Rajasthan Paintings & Bani Thani

Thanks for your overwhelming response. Frankly I never expected such response over just 4 post. Your appreciation really encourage to write more.

Received few message asking about other style and schools, basically the most important four major schools of paintings were Mewar (Udaipur), Marwar (Jodhpur - Bikaner), Dhundhar (Jaipur) and Hada (Bundi, Kota) and yes the one I shared earlier Kishangarh.

Bundi school had illustrations of religious and classical poetry along with court culture and depiction of feminine.

Jaipur school is influenced by Mughal style.

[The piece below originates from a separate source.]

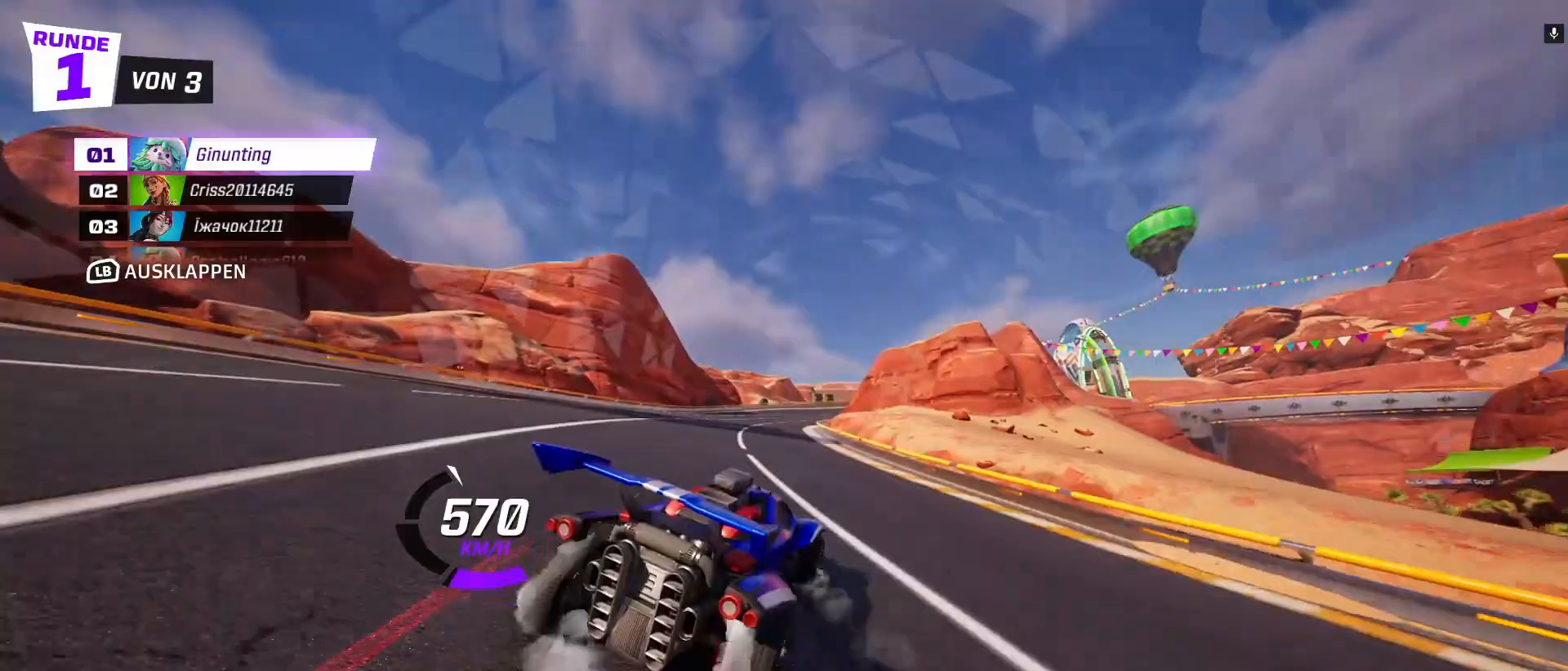
{"buttons": ["R2"], "left_stick": "center", "events": [[217, "left_stick", "center"]]}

Maharaja playing polo with his favorite lady companions
Mewar school is celebrated for its lifestyle portraits developed for the various Maharanas of Mewar and Jodhpur school show whiskered men in high turbans, full of verve and passion, accompanied by dainty maidens. Paintings of the legendary Dhola Maru on camel back dominate the paintings of this region.

In continuation to previous post would love to share more about 'Bani Thani', the finest painting of the period from the brush of master artist Nihal Chand who transfigured his patron Sawant Singh (who later became a hermit) as lord Krishna and his beautiful lady mistress 'Bani Thani' as Radha. Sawant Singh fell in love with a singer in the employ of his stepmother called Bani Thani.

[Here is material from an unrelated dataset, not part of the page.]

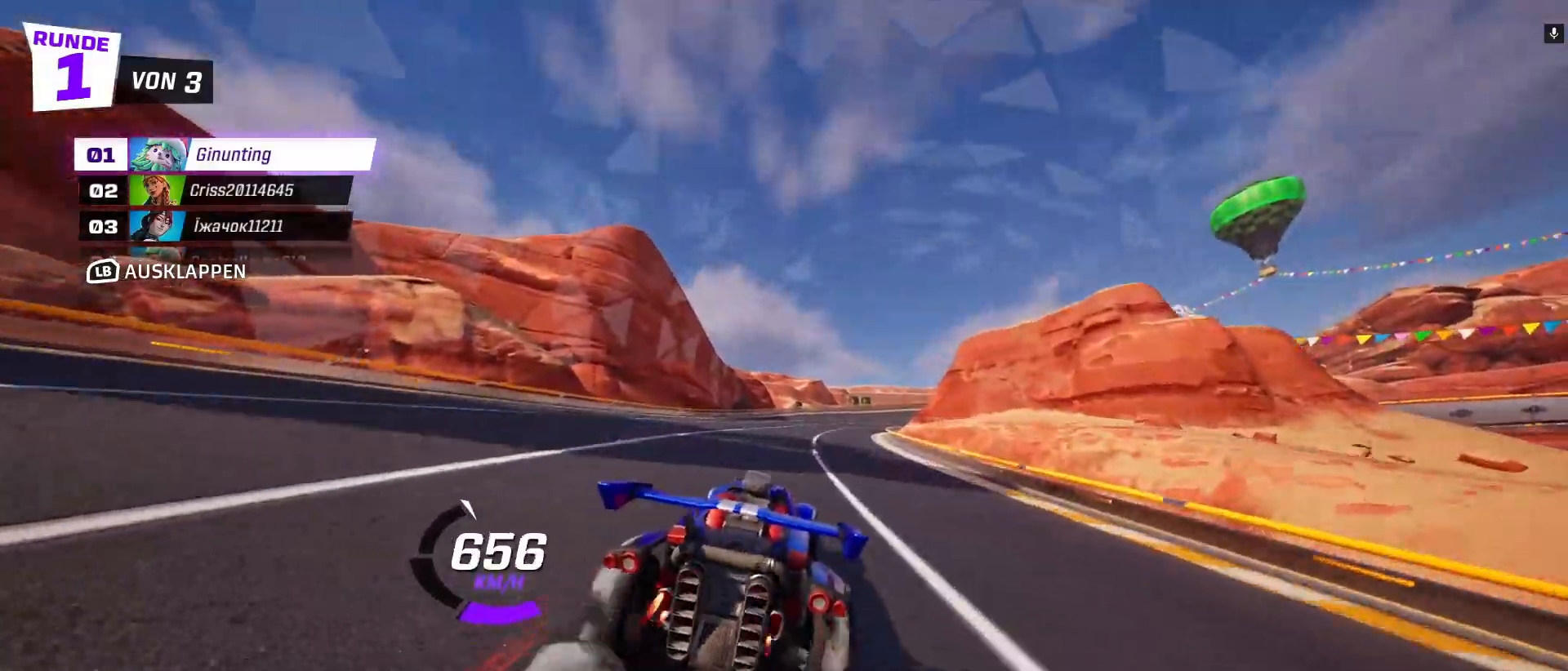
{"buttons": ["R2"], "left_stick": "center", "events": []}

Bani Thani’s eyes were what drew Sawant Singh to her, and so did her singing. Seeing Bani Thani singing in his court each day helped the king’s heart grow fonder. Now Sawant Singh wrote poetry under the name of Nagari Das, and since Bani Thani was a poet in her own right too.

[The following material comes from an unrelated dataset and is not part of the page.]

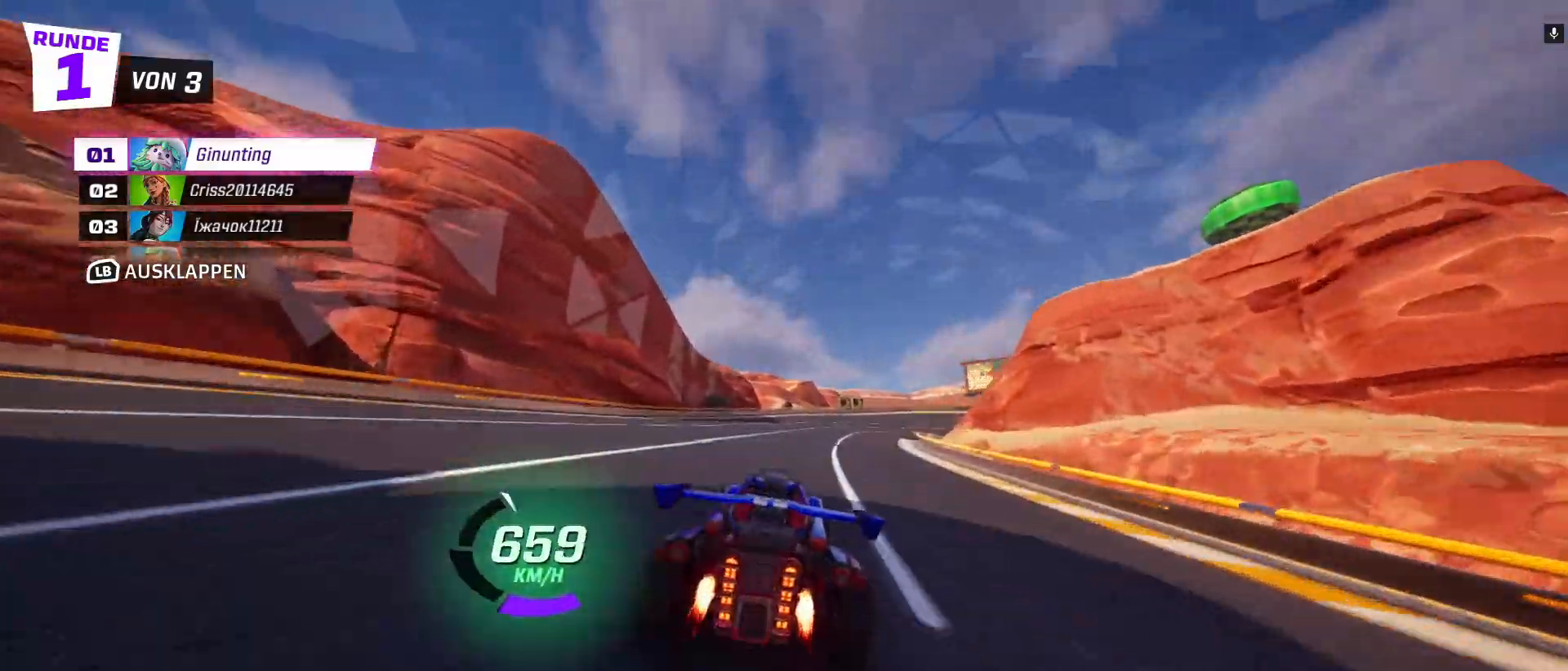
{"buttons": ["R2"], "left_stick": "center", "events": [[17, "left_stick", "right"], [133, "X", "down"], [250, "X", "up"], [283, "left_stick", "center"]]}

As an other side of coin, it somewhere shows the Sawant Singh as a poet, ruler in romance and following the 'religion of love'.

 So do you too follow the same? :)

2 comments:

  1. when I saw Bani Thani, when I heard her sing
    (by Raj Arumugam)



    O Bani Thani
    I grow thin, wanting you;
    O you of the drooping eyes and long neck
    O Bani Thani, O sublime poetess and singer
    who walks gracefully through the halls of Kishangarh
    I hear
    you are in my stepmother’s service;
    and the songs you sing
    though they are most sublime
    they lure me into unholy thoughts, O Bani Thani
    as do your drooping eyes, your lips curved into a smile
    You walk head high always, they say
    and you look directly ahead even when I am nigh
    and yet that too invites me to wander over the landscape of your face
    your drooping eyes, your drooping eyes
    the eyebrow like a bow, the bow of Rajput warriors
    whose arrows pierce with vigour
    the elongated face, O Bani Thani
    your elongated face and nose and curls of hair
    that flow to your waist
    and that visage and seduction all graced in muslin odhni
    O Bani Thani
    I hear your voice, I hear your songs
    and your poems are recited here by the men even in the streets –
    O but do you hear mine, do you hear my poems of
    love, lust and thoughts unholy?
    O do you hear my poems of pain and longing? –
    all arising, all arising, O Bani Thani
    everything in my manhood aroused
    as I see you walk by, as I hear you sing
    as I hear you play on your instruments
    O Bani Thani, Bani Thani –
    sing to me, sing to me:
    What is my end, what is my fate
    in this my love and longing for you?